Habilitation

I defended my Habilitation in July, 2021. The memoir, entitled Many Models for Water Waves, attempts (and obviously fails) at providing a comprehensive overview of several standard and less-standard of models for the propagation of surface gravity waves, interfacial waves or internal waves.

The motivation for preparing this Habilitation was triggered some time ago as I realized that several distinct projects of my own, when pieced together and added to the existing litterature, could provide a somewhat consistent story. It took several years to complete the few “little things” that remained to be settled, and then the incentive of supervising a (second) PhD student to actually put an end to the overambitious project.

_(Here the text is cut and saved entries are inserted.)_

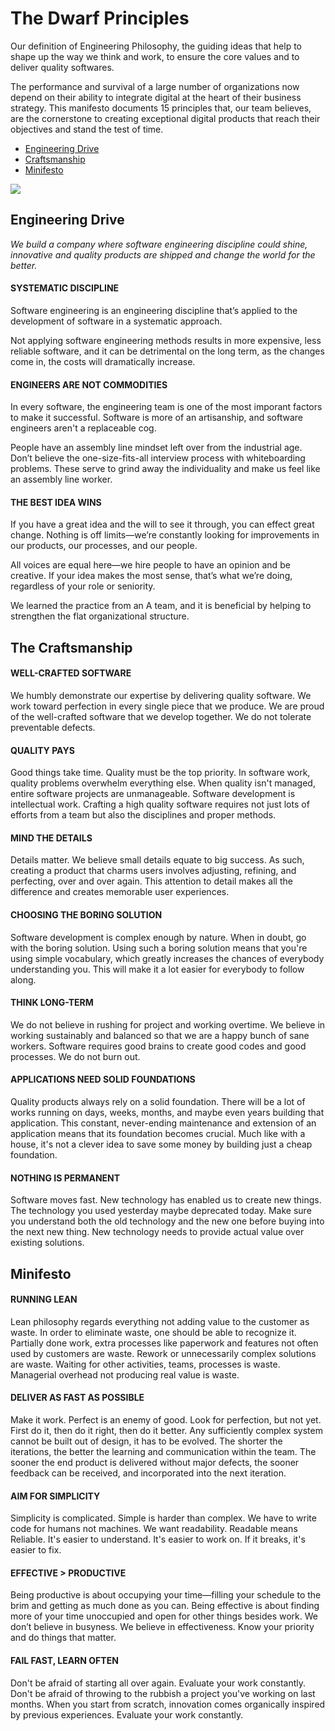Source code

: # The Dwarf Principles

Our definition of Engineering Philosophy, the guiding ideas that help to shape up the way we think and work, to ensure the core values and to deliver quality softwares.

The performance and survival of a large number of organizations now depend on their ability to integrate digital at the heart of their business strategy. This manifesto documents 15 principles that, our team believes, are the cornerstone to creating exceptional digital products that reach their objectives and stand the test of time.

- [Engineering Drive](#engineering-drive)
- [Craftsmanship](#the-craftsmanship)
- [Minifesto](#minifesto)

![](/engineering/img/software.png)

## **Engineering Drive**

*We build a company where software engineering discipline could shine, innovative and quality products are shipped and change the world for the better.*

#### SYSTEMATIC DISCIPLINE
Software engineering is an engineering discipline that’s applied to the development of software in a systematic approach.

Not applying software engineering methods results in more expensive, less reliable software, and it can be detrimental on the long term, as the changes come in, the costs will dramatically increase.

#### ENGINEERS ARE NOT COMMODITIES
In every software, the engineering team is one of the most imporant factors to make it successful. Software is more of an artisanship, and software engineers aren't a replaceable cog.

People have an assembly line mindset left over from the industrial age. Don’t believe the one-size-fits-all interview process with whiteboarding problems. These serve to grind away the individuality and make us feel like an assembly line worker.

#### THE BEST IDEA WINS
If you have a great idea and the will to see it through, you can effect great change. Nothing is off limits—we’re constantly looking for improvements in our products, our processes, and our people.

All voices are equal here—we hire people to have an opinion and be creative. If your idea makes the most sense, that’s what we’re doing, regardless of your role or seniority.

We learned the practice from an A team, and it is beneficial by helping to strengthen the flat organizational structure.

## **The Craftsmanship**

#### WELL-CRAFTED SOFTWARE
We humbly demonstrate our expertise by delivering quality software. We work toward perfection in every single piece that we produce. We are proud of the well-crafted software that we develop together. We do not tolerate preventable defects.

#### QUALITY PAYS
Good things take time. Quality must be the top priority. In software work, quality problems overwhelm everything else. When quality isn't managed, entire software projects are unmanageable. Software development is intellectual work. Crafting a high quality software requires not just lots of efforts from a team but also the disciplines and proper methods.

#### MIND THE DETAILS
Details matter. We believe small details equate to big success. As such, creating a product that charms users involves adjusting, refining, and perfecting, over and over again. This attention to detail makes all the difference and creates memorable user experiences.

#### CHOOSING THE BORING SOLUTION
Software development is complex enough by nature. When in doubt, go with the boring solution. Using such a boring solution means that you're using simple vocabulary, which greatly increases the chances of everybody understanding you. This will make it a lot easier for everybody to follow along.

#### THINK LONG-TERM
We do not believe in rushing for project and working overtime. We believe in working sustainably and balanced so that we are a happy bunch of sane workers. Software requires good brains to create good codes and good processes. We do not burn out.

#### APPLICATIONS NEED SOLID FOUNDATIONS
Quality products always rely on a solid foundation. There will be a lot of works running on days, weeks, months, and maybe even years building that application. This constant, never-ending maintenance and extension of an application means that its foundation becomes crucial. Much like with a house, it's not a clever idea to save some money by building just a cheap foundation.

#### NOTHING IS PERMANENT
Software moves fast. New technology has enabled us to create new things. The technology you used yesterday maybe deprecated today. Make sure you understand both the old technology and the new one before buying into the next new thing. New technology needs to provide actual value over existing solutions.

## **Minifesto**

#### RUNNING LEAN
Lean philosophy regards everything not adding value to the customer as waste. In order to eliminate waste, one should be able to recognize it. Partially done work, extra processes like paperwork and features not often used by customers are waste. Rework or unnecessarily complex solutions are waste. Waiting for other activities, teams, processes is waste. Managerial overhead not producing real value is waste.

#### DELIVER AS FAST AS POSSIBLE
Make it work. Perfect is an enemy of good. Look for perfection, but not yet. First do it, then do it right, then do it better. Any sufficiently complex system cannot be built out of design, it has to be evolved. The shorter the iterations, the better the learning and communication within the team. The sooner the end product is delivered without major defects, the sooner feedback can be received, and incorporated into the next iteration.

#### AIM FOR SIMPLICITY
Simplicity is complicated. Simple is harder than complex. We have to write code for humans not machines. We want readability. Readable means Reliable. It's easier to understand. It's easier to work on. If it breaks, it's easier to fix.

#### EFFECTIVE > PRODUCTIVE
Being productive is about occupying your time—filling your schedule to the brim and getting as much done as you can. Being effective is about finding more of your time unoccupied and open for other things besides work. We don’t believe in busyness. We believe in effectiveness. Know your priority and do things that matter.

#### FAIL FAST, LEARN OFTEN
Don't be afraid of starting all over again. Evaluate your work constantly. Don't be afraid of throwing to the rubbish a project you've working on last months. When you start from scratch, innovation comes organically inspired by previous experiences. Evaluate your work constantly.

The memoir is an effort at unifying the theory on several (classes of) models, and can be thought as building upon the book of David Lannes.¹ However there is less emphasize at the water waves system (although the necessary results are quickly recalled), and more at the models derived from it. Its scope is also enlarged as it includes

• “improved” non-hydrostatic models such as the fully dispersive version of the Green-Naghdi system;²
• higher-order models, including
  • two families built from Friedrichs-type expansion, and in particular the ones described by Matsuno;³
  • several families built from variational principles, including “multilayer” models,⁴ the models of Isobe-Kakinuma,⁵ Klopman, van Groesen, and Dingemans,⁶ or Athanassoulis and Belibassakis;⁷
• models for interfacial waves,
  • in the hydrostatic framework, describing my results on the rigid-lid assumption and Boussinesq approximation
    for weak density contrasts;⁸
  • in the non-hydrostatic framework, extending the Green-Naghdi⁹ and Isobe-Kakinuma¹⁰ models to the bilayer framework;
• a small take at internal waves for stratified fluids in the hydrostatic framework.

For each of the models, I try to present the state of the art considering their rigorous justification as asymptotic models for water waves : at least their precision in the sense of consistency, and the complete justification when possible. Their Hamiltonian structure and conserved quantities are underlined. A modal analysis and discussion at solitary waves is provided when results are known. Finally, many open questions are put forward.

I also wanted to include a few words on numerical aspects, and specifically the Fourier pseudo-spectral approach (described here) which provides a very efficient way to treat and compare all these systems (in idealized situations) in a unified manner. Together with P. Navaro, we have implemented many of these models in a Julia package: WaterWaves1D.jl.